When asked if literature could act as a surrogate for religion,
he yelled and slammed his opponent’s hand on the table,
winning not only the grand prize but also his son’s affection.
The object of the game is to remain entirely motionless
lest anyone notice the priceless expression
forming on the Ultimate Warrior’s face
as he runs full speed into a terrifying job market.
The hot news of the day is Zika virus
spreading across the noodles mom just cooked.
In Florida today, a man has been convicted
of breaking into a pregnancy test.
He’s being held up to the sun,
so officials can examine the strange markings.
I’m not blameless myself, of course.
When presented with an opportunity to give back,
I just sit in traffic for an hour,
humming the theme song from my colonoscopy.
Is there bias in political media? Of course, it’s unavoidable. And it’s always in favor of the same woeful demographic: those who voluntarily consume political media.

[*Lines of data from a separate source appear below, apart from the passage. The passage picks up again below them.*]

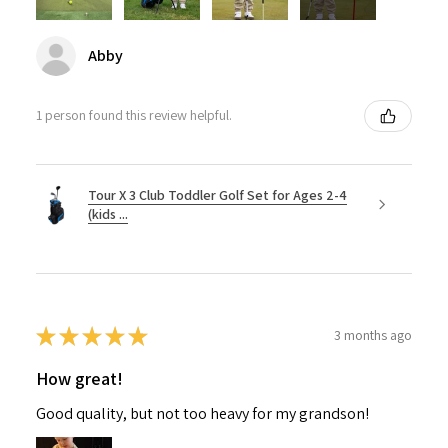
Abby
1 person found this review helpful.
Tour X 3 Club Toddler Golf Set for Ages 2-4
(kids ...
★
★
★
★
★
3 months ago
How great!
Good quality, but not too heavy for my grandson!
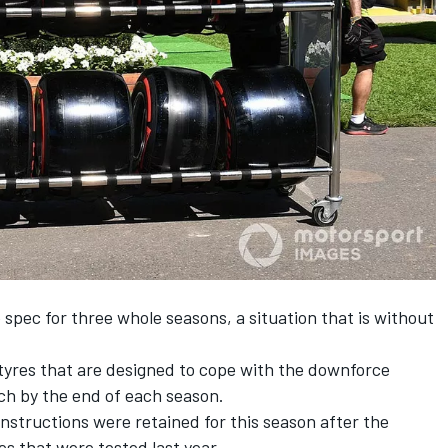
 spec for three whole seasons, a situation that is without
 tyres that are designed to cope with the downforce
ch by the end of each season.
tructions were retained for this season after the
es
that were tested last year.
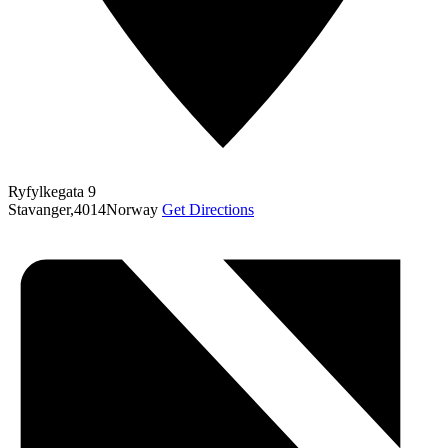
Ryfylkegata 9
Stavanger
,
4014
Norway
Get Directions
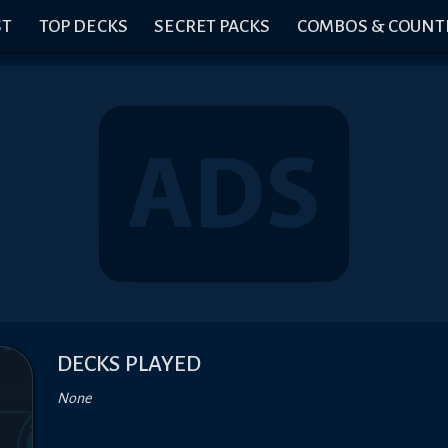
ST
TOP DECKS
SECRET PACKS
COMBOS & COUNT
DECKS PLAYED
None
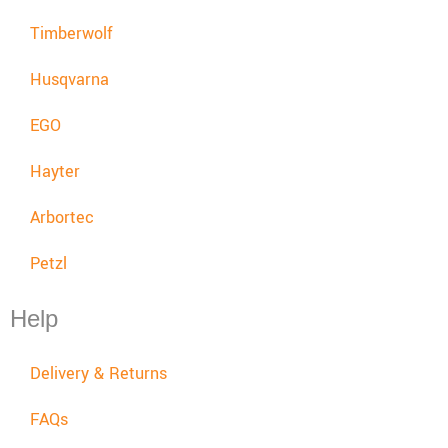
Timberwolf
Husqvarna
EGO
Hayter
Arbortec
Petzl
Help
Delivery & Returns
FAQs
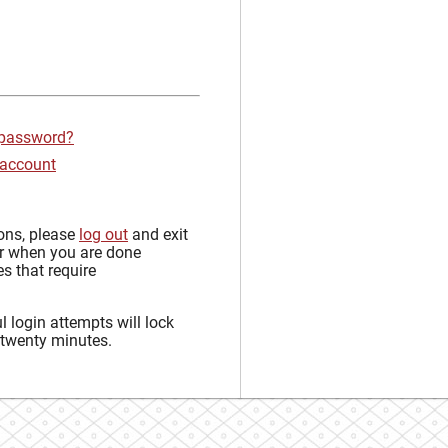
 password?
 account
sons, please
log out
and exit
r when you are done
s that require
 login attempts will lock
 twenty minutes.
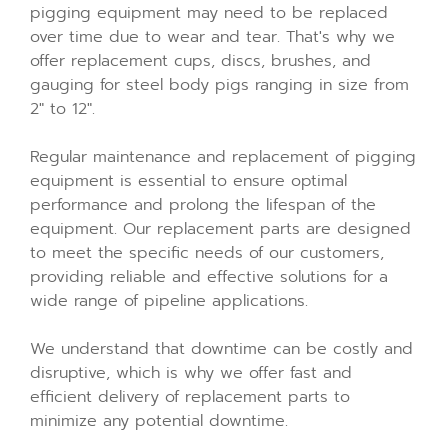
pigging equipment may need to be replaced
over time due to wear and tear. That's why we
offer replacement cups, discs, brushes, and
gauging for steel body pigs ranging in size from
2" to 12".
Regular maintenance and replacement of pigging
equipment is essential to ensure optimal
performance and prolong the lifespan of the
equipment. Our replacement parts are designed
to meet the specific needs of our customers,
providing reliable and effective solutions for a
wide range of pipeline applications.
We understand that downtime can be costly and
disruptive, which is why we offer fast and
efficient delivery of replacement parts to
minimize any potential downtime.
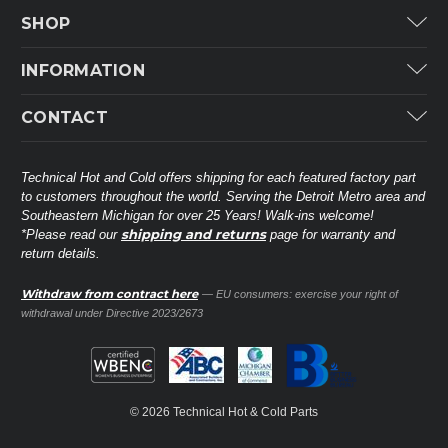
SHOP
Carrier
INFORMATION
ICP
Categories
CONTACT
Lennox
Brands
Technical Hot & Cold Parts
Rheem Ruud
Customer Service
38568 Webb Dr.
Technical Hot and Cold offers shipping for each featured factory part
Carrier Industrial
Westland, MI 48185
to customers throughout the world. Serving the Detroit Metro area and
About THC
Mitsubishi Electric Corporation
United States of America
Southeastern Michigan for over 25 Years! Walk-ins welcome!
Contact Us
shipping and returns
*Please read our
page for warranty and
Universal Parts
return details.
(734) 326-3900
Call
Privacy Policy
Carlyle
Sitemap
Withdraw from contract here
— EU consumers: exercise your right of
Shop All Brands
(888) 828-8317
Toll-Free
withdrawal under Directive 2023/2673
Ask a Tech
Contact form
parts@technicalhotandcold.com
Email us at
© 2026 Technical Hot & Cold Parts
HVAC service website.
Need it installed? Visit our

The Romans contended that “in wine is truth.” That’s their prerogative. As for me, though, I prefer not to dwell on its flaws.
The prospect of transcending the self by means of contemplative practice.
One’s inclination is to pity Dayn, owing to the state and condition of his hideous face. To the contrary, however, he’s more fortunate than anyone: he’s the only one not compelled to see it.
Expressing a relative lack of interest in so-called “current events,” I was accused of “burying my head in the sand.”
Perhaps. One notes, however, that many early Christian mystics retreated to the desert and resided for long periods of time in just a small hole — with a view, that is, to dedicating themselves entirely to the spiritual intellect. By their standards, I’d still have to bury my torso and legs to reach a suitable condition for my contemplative practices.
A tyrant is one who demands more wine without realizing his cup is already full.